Maybe Steampunk Is Becoming Too Political After All?

When I argued we should avoid letting our real-world political differences kill steampunk, I was accused of tone policing, caring only about white and straight people (I’m gay), hating on steampunk that doesn’t put straight, white, wealthy imperialism at the forefront, prioritizing the hurt feelings of those who want to oppress others; I was called naive, a racist, the son of skinheads and a complete and utter jackass. (This coming from the sort of people who insist they’re trying to make steampunk a “safe space” for “diverse” points-of-view.)

Steampunk performer Professor Elemental wrote an op-ed for The Steampunk Explorer arguing I was freaking out for no reason and steampunk was doing “better than ever.” Bill Bodden wrote an opinionated blog post, in which he dismissed me as an opinionated blogger and insisted that “new enthusiasts are coming in all the time.” Cora Buhlert argued that if steampunk is changing, that’s a good thing, “because the static genres are the ones that are close to death.”

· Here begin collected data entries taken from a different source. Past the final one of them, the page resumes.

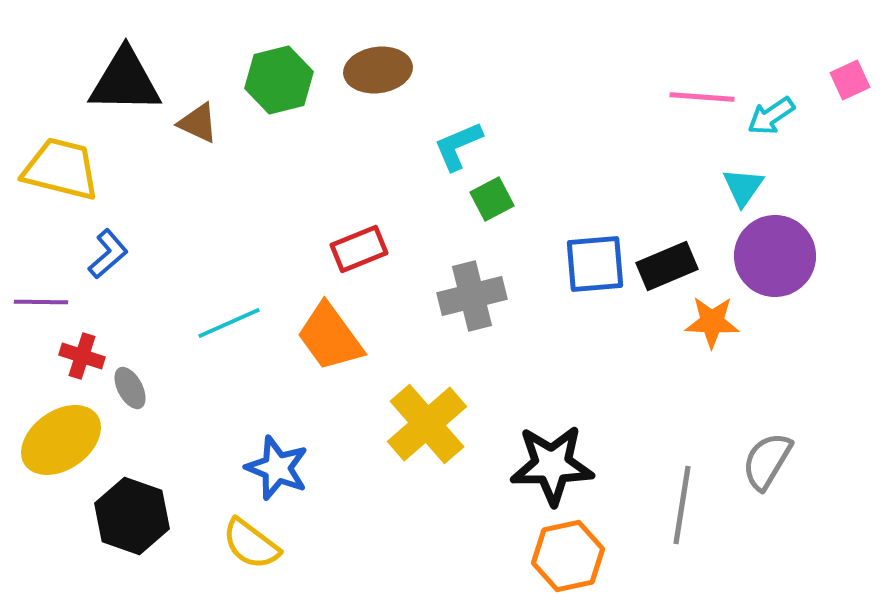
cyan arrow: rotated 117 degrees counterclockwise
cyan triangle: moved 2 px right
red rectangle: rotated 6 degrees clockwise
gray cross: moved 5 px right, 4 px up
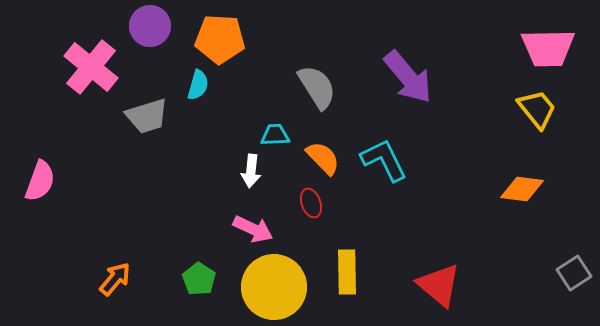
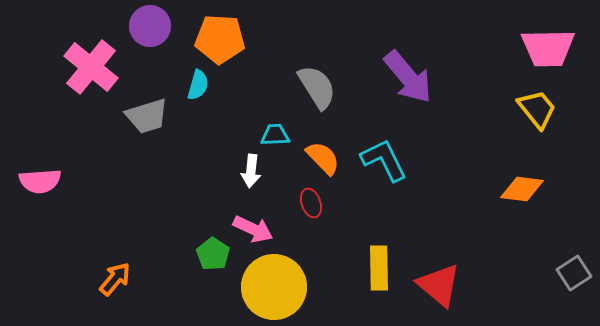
pink semicircle: rotated 66 degrees clockwise
yellow rectangle: moved 32 px right, 4 px up
green pentagon: moved 14 px right, 25 px up
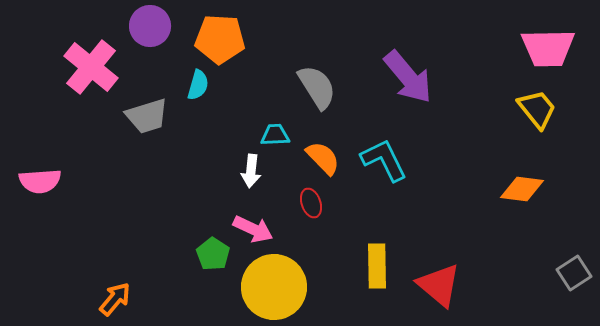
yellow rectangle: moved 2 px left, 2 px up
orange arrow: moved 20 px down
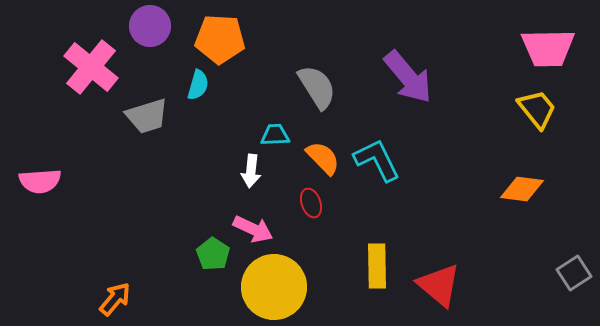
cyan L-shape: moved 7 px left
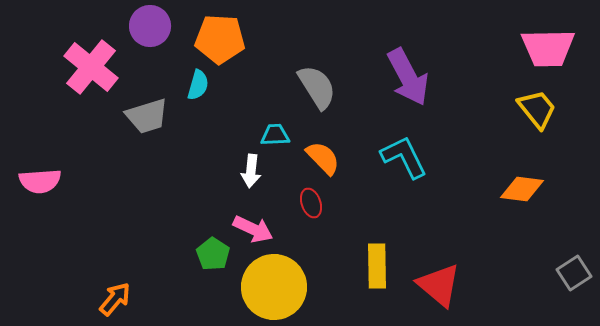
purple arrow: rotated 12 degrees clockwise
cyan L-shape: moved 27 px right, 3 px up
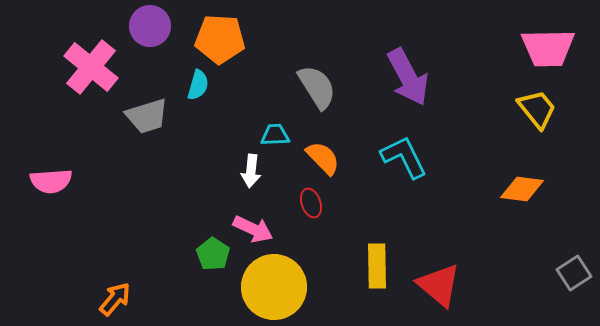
pink semicircle: moved 11 px right
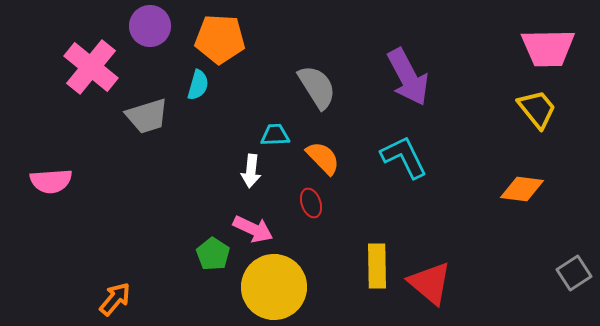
red triangle: moved 9 px left, 2 px up
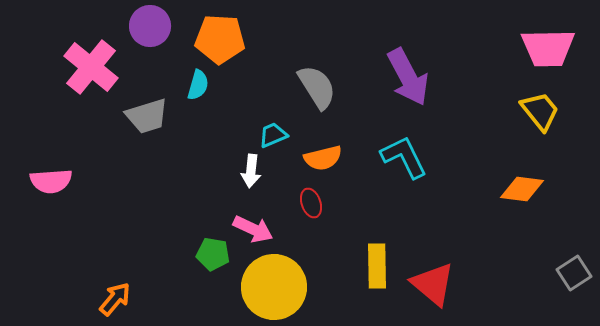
yellow trapezoid: moved 3 px right, 2 px down
cyan trapezoid: moved 2 px left; rotated 20 degrees counterclockwise
orange semicircle: rotated 120 degrees clockwise
green pentagon: rotated 24 degrees counterclockwise
red triangle: moved 3 px right, 1 px down
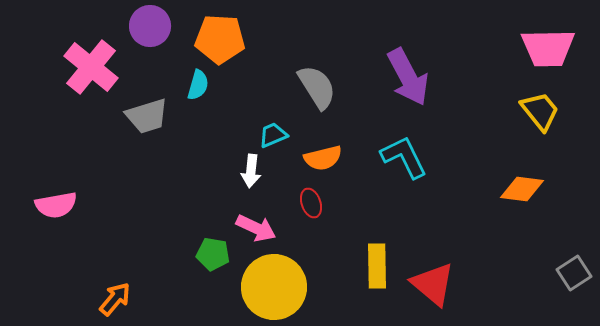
pink semicircle: moved 5 px right, 24 px down; rotated 6 degrees counterclockwise
pink arrow: moved 3 px right, 1 px up
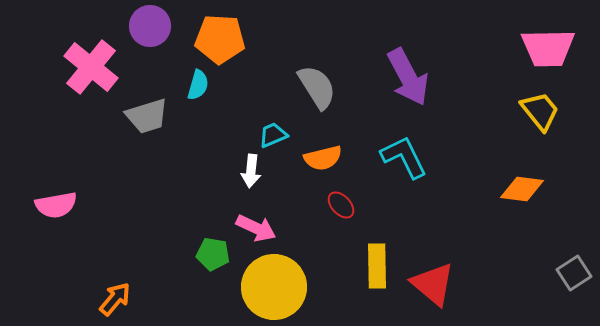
red ellipse: moved 30 px right, 2 px down; rotated 24 degrees counterclockwise
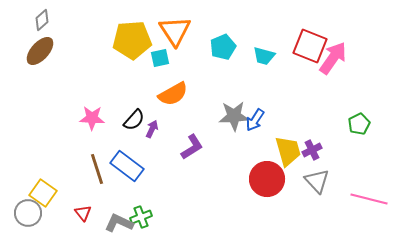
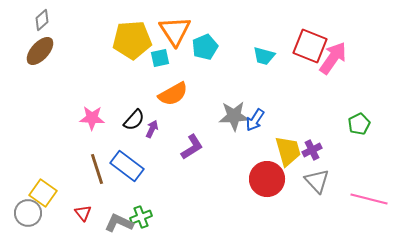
cyan pentagon: moved 18 px left
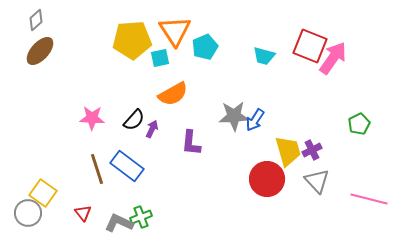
gray diamond: moved 6 px left
purple L-shape: moved 1 px left, 4 px up; rotated 128 degrees clockwise
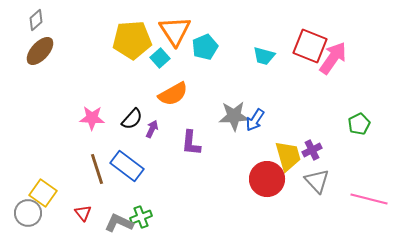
cyan square: rotated 30 degrees counterclockwise
black semicircle: moved 2 px left, 1 px up
yellow trapezoid: moved 5 px down
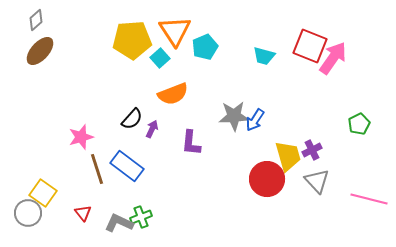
orange semicircle: rotated 8 degrees clockwise
pink star: moved 11 px left, 19 px down; rotated 20 degrees counterclockwise
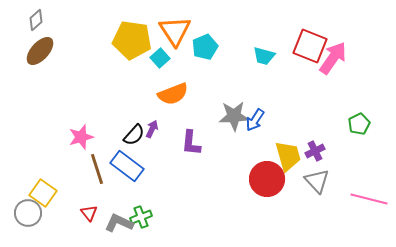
yellow pentagon: rotated 12 degrees clockwise
black semicircle: moved 2 px right, 16 px down
purple cross: moved 3 px right, 1 px down
red triangle: moved 6 px right
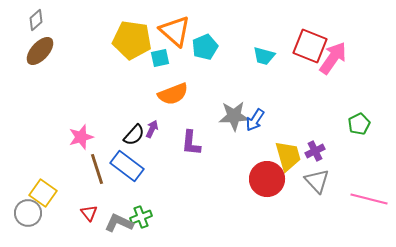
orange triangle: rotated 16 degrees counterclockwise
cyan square: rotated 30 degrees clockwise
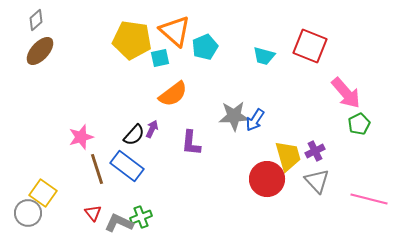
pink arrow: moved 13 px right, 35 px down; rotated 104 degrees clockwise
orange semicircle: rotated 16 degrees counterclockwise
red triangle: moved 4 px right
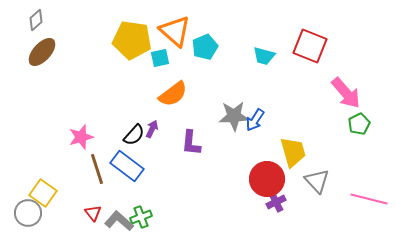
brown ellipse: moved 2 px right, 1 px down
purple cross: moved 39 px left, 51 px down
yellow trapezoid: moved 5 px right, 4 px up
gray L-shape: moved 2 px up; rotated 16 degrees clockwise
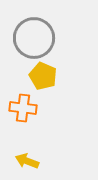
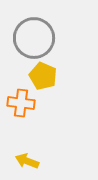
orange cross: moved 2 px left, 5 px up
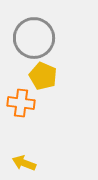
yellow arrow: moved 3 px left, 2 px down
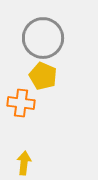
gray circle: moved 9 px right
yellow arrow: rotated 75 degrees clockwise
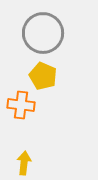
gray circle: moved 5 px up
orange cross: moved 2 px down
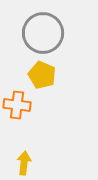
yellow pentagon: moved 1 px left, 1 px up
orange cross: moved 4 px left
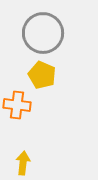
yellow arrow: moved 1 px left
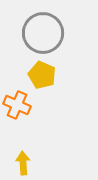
orange cross: rotated 16 degrees clockwise
yellow arrow: rotated 10 degrees counterclockwise
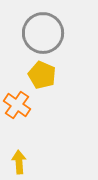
orange cross: rotated 12 degrees clockwise
yellow arrow: moved 4 px left, 1 px up
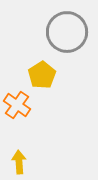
gray circle: moved 24 px right, 1 px up
yellow pentagon: rotated 16 degrees clockwise
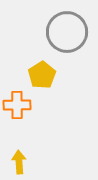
orange cross: rotated 36 degrees counterclockwise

Yet here we are, one year later, and the same Professor Elemental reports that steampunks are leaving the scene because of political rifts. He speaks from an UK experience, where Brexit has sorted people into opposing camps. The divisiveness and polarization is even worse in the United States.

Elemental’s advice?

  • Don’t walk away from steampunk or exclude people just because of the odd wrong opinion.
  • People who disagree with you are not deserving of hate.
  • Steampunk is and should be for (almost) everyone. If we want our little subculture to thrive, we need to work hard to bring people together wherever we can. (Excluding actual bigots.)

I suppose I should know better than to expect Elemental to be canceled for suggesting anything so outrageous. Let’s hope his appeal will be taken more seriously than mine.